The right reasons for my personal development
- You save time and energy: your relationship already has the merit of existing. Thus, you save a lot of time on the time you would probably spend if not switching to apps to find love. Together, you avoid all the often sterile questions posed by meetings: how I’m going to dress, how she will find me, etc. ? You don’t have these problems: you know what to wear to please him (or displease him for that matter).
- You are discreetly challenged : in a relationship, it’s not like in professional life: we are not going to clearly state the objectives and ask for reports from N + 1. But yet they exist! A partner commits every day to stand, to get up, to offer him something good of himself.

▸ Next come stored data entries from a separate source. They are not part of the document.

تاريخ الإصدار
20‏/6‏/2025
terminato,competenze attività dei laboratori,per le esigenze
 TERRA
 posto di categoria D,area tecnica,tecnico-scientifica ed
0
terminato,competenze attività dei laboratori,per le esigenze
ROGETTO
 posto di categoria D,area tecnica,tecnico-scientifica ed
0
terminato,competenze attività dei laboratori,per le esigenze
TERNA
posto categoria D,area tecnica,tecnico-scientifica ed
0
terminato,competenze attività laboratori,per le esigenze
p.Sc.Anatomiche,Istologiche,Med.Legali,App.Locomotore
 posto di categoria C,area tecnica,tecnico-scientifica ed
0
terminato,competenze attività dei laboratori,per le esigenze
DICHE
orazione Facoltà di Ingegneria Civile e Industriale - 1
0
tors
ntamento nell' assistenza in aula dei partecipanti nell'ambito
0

- You get better : ” What is love? The need to get out of oneself. ” Charles Baudelaire, My heart laid bare, 1867, p. 655. The Other takes you elsewhere. The romantic relationship allows you to glimpse life through the eyes of another with different perspectives and prism. Thus, the field of vision expands and the mind expands. Love makes it possible to grow, it obliges us to question beneficial and to give of oneself.
Other good reasons
- You’re making savings : yes, it’s simple, all your costs are halved. One can imagine the advantage of the herd (three-way couple relationship), in this difficult context.
- You had a one in thousands chance that it would work: it is rare to find a soul mate! In any case, this is the result of the test by economics researcher Peter Backus, who used a famous mathematical equation (Drake’s equation), to determine his chances of finding a girlfriend to his liking and available. His odds were thus visibly reduced to 1 in 285,000. So, unless you want to play your couple in the lottery, rather appreciate the magic of the thousands of little happy coincidences which brought you two to meet … (source 2)
- You are not sure to find better elsewhere : there is a reason to be made: everyone has their faults and their qualities. If contraption is sexier than thing, it is undoubtedly also more demanding or seductive. Remember what you have been able to create and grow. Remember all the good times you spent together and feed on them to feed many more.
In short, without going so far as to do in mathematical love: “The worries I subtract, the money I multiply”, as M sings, it must be recognized that the couple has some benefits. No doubt they are supposed to compensate for the large part of the investment that the maintenance of a romantic relationship represents.